## Source data
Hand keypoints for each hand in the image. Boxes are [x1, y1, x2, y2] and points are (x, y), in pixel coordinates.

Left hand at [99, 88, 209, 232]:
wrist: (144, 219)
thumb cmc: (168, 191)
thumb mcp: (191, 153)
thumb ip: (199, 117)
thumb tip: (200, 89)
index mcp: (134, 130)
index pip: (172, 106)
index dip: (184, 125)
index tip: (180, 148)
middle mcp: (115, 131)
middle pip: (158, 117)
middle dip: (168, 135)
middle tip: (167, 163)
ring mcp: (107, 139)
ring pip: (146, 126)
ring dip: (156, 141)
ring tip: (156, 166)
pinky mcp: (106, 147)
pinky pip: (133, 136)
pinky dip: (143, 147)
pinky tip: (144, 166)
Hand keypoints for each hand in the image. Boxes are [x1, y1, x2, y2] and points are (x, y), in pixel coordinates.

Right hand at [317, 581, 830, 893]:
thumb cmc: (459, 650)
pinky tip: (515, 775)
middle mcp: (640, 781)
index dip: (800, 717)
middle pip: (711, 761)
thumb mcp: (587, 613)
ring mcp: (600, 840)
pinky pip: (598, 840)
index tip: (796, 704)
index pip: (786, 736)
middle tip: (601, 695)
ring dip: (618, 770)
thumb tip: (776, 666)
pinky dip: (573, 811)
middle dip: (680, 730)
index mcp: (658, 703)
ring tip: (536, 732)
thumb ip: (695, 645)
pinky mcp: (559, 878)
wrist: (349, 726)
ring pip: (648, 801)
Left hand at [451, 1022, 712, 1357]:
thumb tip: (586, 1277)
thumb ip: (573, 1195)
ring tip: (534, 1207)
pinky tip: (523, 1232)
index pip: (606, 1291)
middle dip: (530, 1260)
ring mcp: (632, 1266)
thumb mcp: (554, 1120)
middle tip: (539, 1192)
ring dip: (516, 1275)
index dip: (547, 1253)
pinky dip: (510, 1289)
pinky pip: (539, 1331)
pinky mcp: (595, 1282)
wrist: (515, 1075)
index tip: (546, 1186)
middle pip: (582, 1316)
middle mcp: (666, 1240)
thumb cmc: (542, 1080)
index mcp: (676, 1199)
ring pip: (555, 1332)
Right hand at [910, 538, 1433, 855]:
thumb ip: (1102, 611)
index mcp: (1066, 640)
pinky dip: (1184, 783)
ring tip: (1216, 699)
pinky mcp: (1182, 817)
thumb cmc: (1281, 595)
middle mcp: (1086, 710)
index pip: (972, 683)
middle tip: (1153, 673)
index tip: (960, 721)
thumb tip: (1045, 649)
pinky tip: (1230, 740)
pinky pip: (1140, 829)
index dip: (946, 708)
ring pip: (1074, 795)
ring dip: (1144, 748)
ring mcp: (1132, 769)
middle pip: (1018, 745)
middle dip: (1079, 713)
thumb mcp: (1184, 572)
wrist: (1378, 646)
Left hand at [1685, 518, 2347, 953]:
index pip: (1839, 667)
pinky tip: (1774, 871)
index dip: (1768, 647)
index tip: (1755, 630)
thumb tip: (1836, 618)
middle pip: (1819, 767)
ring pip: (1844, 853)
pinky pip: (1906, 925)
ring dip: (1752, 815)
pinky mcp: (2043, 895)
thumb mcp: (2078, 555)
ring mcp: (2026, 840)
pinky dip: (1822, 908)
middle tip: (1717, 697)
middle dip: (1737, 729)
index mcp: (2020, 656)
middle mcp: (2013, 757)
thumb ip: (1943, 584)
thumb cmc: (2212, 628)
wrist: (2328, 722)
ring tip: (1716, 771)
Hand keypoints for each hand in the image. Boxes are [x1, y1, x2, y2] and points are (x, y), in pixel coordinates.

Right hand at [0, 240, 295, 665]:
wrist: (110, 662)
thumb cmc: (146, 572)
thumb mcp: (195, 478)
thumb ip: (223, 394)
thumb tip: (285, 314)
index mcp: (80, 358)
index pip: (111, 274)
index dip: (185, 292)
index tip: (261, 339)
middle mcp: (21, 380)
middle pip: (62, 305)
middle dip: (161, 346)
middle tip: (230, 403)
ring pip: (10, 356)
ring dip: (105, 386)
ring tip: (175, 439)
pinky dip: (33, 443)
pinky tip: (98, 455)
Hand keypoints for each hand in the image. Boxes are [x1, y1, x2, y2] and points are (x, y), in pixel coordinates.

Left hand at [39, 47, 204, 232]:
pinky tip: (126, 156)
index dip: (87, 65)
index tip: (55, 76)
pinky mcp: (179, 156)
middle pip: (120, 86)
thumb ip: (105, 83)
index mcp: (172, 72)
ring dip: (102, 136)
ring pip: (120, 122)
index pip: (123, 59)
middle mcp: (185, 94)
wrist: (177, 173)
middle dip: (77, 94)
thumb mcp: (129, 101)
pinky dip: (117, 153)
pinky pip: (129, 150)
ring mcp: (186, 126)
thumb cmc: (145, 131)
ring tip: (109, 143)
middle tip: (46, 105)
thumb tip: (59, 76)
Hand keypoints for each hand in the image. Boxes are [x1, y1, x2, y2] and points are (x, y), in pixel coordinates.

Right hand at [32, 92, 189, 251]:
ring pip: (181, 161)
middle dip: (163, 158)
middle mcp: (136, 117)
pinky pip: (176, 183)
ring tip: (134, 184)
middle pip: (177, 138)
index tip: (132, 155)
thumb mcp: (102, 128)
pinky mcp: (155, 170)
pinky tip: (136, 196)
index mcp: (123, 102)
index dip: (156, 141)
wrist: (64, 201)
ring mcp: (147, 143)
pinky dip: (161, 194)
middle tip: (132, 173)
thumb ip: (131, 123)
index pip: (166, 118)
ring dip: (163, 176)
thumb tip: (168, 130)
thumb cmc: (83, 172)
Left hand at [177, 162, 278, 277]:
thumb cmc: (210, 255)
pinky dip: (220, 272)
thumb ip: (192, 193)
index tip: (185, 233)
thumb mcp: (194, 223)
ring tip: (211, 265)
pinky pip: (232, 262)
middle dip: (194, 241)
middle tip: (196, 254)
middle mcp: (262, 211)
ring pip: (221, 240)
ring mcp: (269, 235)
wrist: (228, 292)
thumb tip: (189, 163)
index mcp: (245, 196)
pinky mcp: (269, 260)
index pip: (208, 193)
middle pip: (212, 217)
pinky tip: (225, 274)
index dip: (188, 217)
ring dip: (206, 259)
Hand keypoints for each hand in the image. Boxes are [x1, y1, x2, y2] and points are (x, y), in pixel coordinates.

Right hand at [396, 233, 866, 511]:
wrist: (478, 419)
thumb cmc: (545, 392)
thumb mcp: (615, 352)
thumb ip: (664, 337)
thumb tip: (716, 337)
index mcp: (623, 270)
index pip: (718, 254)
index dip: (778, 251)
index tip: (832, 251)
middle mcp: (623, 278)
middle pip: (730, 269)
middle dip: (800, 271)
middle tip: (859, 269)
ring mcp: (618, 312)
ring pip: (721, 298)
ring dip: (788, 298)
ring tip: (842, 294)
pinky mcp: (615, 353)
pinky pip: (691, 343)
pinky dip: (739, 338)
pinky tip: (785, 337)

## Prompt
Please write out the whole of the material exactly.

## Reply
Hand keypoints for each hand in the image. Boxes are [x1, y1, x2, y2] and points are (x, y), in pixel coordinates.

Left hand at [99, 88, 209, 232]:
wrist: (144, 219)
thumb cmc: (168, 191)
thumb mcp: (191, 153)
thumb ip: (199, 117)
thumb tip: (200, 89)
index mcp: (134, 130)
index pip: (172, 106)
index dip: (184, 125)
index tip: (180, 148)
middle mcp: (115, 131)
middle pip: (158, 117)
middle dip: (168, 135)
middle tip: (167, 163)
ring mcp: (107, 139)
ring pip: (146, 126)
ring dip: (156, 141)
ring tip: (156, 166)
pinky mcp: (106, 147)
pinky pip: (133, 136)
pinky dip: (143, 147)
pinky tip: (144, 166)
Hand keypoints for each hand in the image. Boxes are [x1, y1, x2, y2] and points are (x, y), in pixel coordinates.

Right hand at [317, 581, 830, 893]:
thumb cmc: (459, 650)
pinky tip: (515, 775)
middle mcp: (640, 781)
index dip: (800, 717)
middle pip: (711, 761)
thumb mcp: (587, 613)
ring mcp: (600, 840)
pinky pip: (598, 840)
index tip: (796, 704)
index pip: (786, 736)
middle tip: (601, 695)
ring dip: (618, 770)
thumb tip: (776, 666)
pinky dip: (573, 811)
middle dip: (680, 730)
index mcp: (658, 703)
ring tip: (536, 732)
thumb ip: (695, 645)
pinky mcp: (559, 878)
wrist: (349, 726)
ring pip: (648, 801)
Left hand at [451, 1022, 712, 1357]:
thumb tip: (586, 1277)
thumb ip: (573, 1195)
ring tip: (534, 1207)
pinky tip: (523, 1232)
index pip: (606, 1291)
middle dip: (530, 1260)
ring mcp: (632, 1266)
thumb mcp: (554, 1120)
middle tip: (539, 1192)
ring dip: (516, 1275)
index dip: (547, 1253)
pinky dip: (510, 1289)
pinky pip: (539, 1331)
pinky mcp: (595, 1282)
wrist: (515, 1075)
index tip: (546, 1186)
middle pip: (582, 1316)
middle mcp: (666, 1240)
thumb cmc: (542, 1080)
index mcp: (676, 1199)
ring pip: (555, 1332)
Right hand at [910, 538, 1433, 855]:
thumb ip: (1102, 611)
index mcp: (1066, 640)
pinky dip: (1184, 783)
ring tip: (1216, 699)
pinky mcp: (1182, 817)
thumb cmc: (1281, 595)
middle mcp: (1086, 710)
index pip: (972, 683)
middle tip: (1153, 673)
index tip: (960, 721)
thumb tip: (1045, 649)
pinky tip: (1230, 740)
pinky pip: (1140, 829)
index dip: (946, 708)
ring pip: (1074, 795)
ring dip: (1144, 748)
ring mcp: (1132, 769)
middle pip: (1018, 745)
middle dip: (1079, 713)
thumb mcp: (1184, 572)
wrist: (1378, 646)
Left hand at [1685, 518, 2347, 953]:
index pip: (1839, 667)
pinky tip: (1774, 871)
index dip: (1768, 647)
index tip: (1755, 630)
thumb tip: (1836, 618)
middle pip: (1819, 767)
ring pip: (1844, 853)
pinky pip: (1906, 925)
ring dip: (1752, 815)
pinky mcp: (2043, 895)
thumb mcp: (2078, 555)
ring mcp: (2026, 840)
pinky dip: (1822, 908)
middle tip: (1717, 697)
middle dip: (1737, 729)
index mcp: (2020, 656)
middle mcp: (2013, 757)
thumb ip: (1943, 584)
thumb cmc: (2212, 628)
wrist: (2328, 722)
ring tip: (1716, 771)
Hand keypoints for each hand in the image. Boxes are [x1, y1, x2, y2] and points are (x, y), in pixel coordinates.

Right hand at [0, 240, 295, 665]:
wrist: (110, 662)
thumb cmc: (146, 572)
thumb mcp: (195, 478)
thumb ip: (223, 394)
thumb tip: (285, 314)
index mcp: (80, 358)
index pip: (111, 274)
index dip: (185, 292)
index tip: (261, 339)
middle mcp: (21, 380)
middle pip: (62, 305)
middle dip: (161, 346)
middle tip: (230, 403)
ring pip: (10, 356)
ring dip: (105, 386)
ring tip: (175, 439)
pinky dip: (33, 443)
pinky tip: (98, 455)
Hand keypoints for each hand in the image. Boxes are [x1, y1, x2, y2] and points are (x, y), in pixel coordinates.

Left hand at [39, 47, 204, 232]:
pinky tip: (126, 156)
index dip: (87, 65)
index tip: (55, 76)
pinky mcp: (179, 156)
middle pip: (120, 86)
thumb ip: (105, 83)
index mcp: (172, 72)
ring dip: (102, 136)
ring pip: (120, 122)
index pip: (123, 59)
middle mcp: (185, 94)
wrist: (177, 173)
middle dip: (77, 94)
thumb mcp: (129, 101)
pinky dip: (117, 153)
pinky pip: (129, 150)
ring mcp: (186, 126)
thumb cmc: (145, 131)
ring tip: (109, 143)
middle tip: (46, 105)
thumb tip: (59, 76)
Hand keypoints for each hand in the image. Boxes are [x1, y1, x2, y2] and points are (x, y), in pixel coordinates.

Right hand at [32, 92, 189, 251]:
ring pip: (181, 161)
middle dip: (163, 158)
middle mcp: (136, 117)
pinky pip: (176, 183)
ring tip: (134, 184)
middle pip: (177, 138)
index tip: (132, 155)
thumb mcp: (102, 128)
pinky mcp: (155, 170)
pinky tip: (136, 196)
index mcp: (123, 102)
index dip: (156, 141)
wrist: (64, 201)
ring mcp: (147, 143)
pinky dip: (161, 194)
middle tip: (132, 173)
thumb ip: (131, 123)
index pip: (166, 118)
ring dip: (163, 176)
thumb tip: (168, 130)
thumb cmc: (83, 172)
Left hand at [177, 162, 278, 277]:
thumb cmc: (210, 255)
pinky dip: (220, 272)
thumb ip: (192, 193)
index tip: (185, 233)
thumb mcp: (194, 223)
ring tip: (211, 265)
pinky pip: (232, 262)
middle dip: (194, 241)
middle tip: (196, 254)
middle mcp: (262, 211)
ring pip: (221, 240)
ring mcp: (269, 235)
wrist: (228, 292)
thumb tip: (189, 163)
index mcp: (245, 196)
pinky mcp: (269, 260)
index pip: (208, 193)
middle pip: (212, 217)
pinky tip: (225, 274)
index dip: (188, 217)
ring dip: (206, 259)
Hand keypoints for each hand in the image. Boxes are [x1, y1, x2, y2] and points are (x, y), in pixel coordinates.

Right hand at [396, 233, 866, 511]:
wrist: (478, 419)
thumb cmc: (545, 392)
thumb mcp: (615, 352)
thumb ip: (664, 337)
thumb tip: (716, 337)
index mcp: (623, 270)
index pip: (718, 254)
index dip: (778, 251)
index tip: (832, 251)
middle mcp: (623, 278)
middle pip: (730, 269)
middle dip: (800, 271)
middle tip: (859, 269)
ring mcp: (618, 312)
ring pip: (721, 298)
ring dip: (788, 298)
ring tip: (842, 294)
pinky mcp: (615, 353)
pinky pip: (691, 343)
pinky dip: (739, 338)
pinky tip: (785, 337)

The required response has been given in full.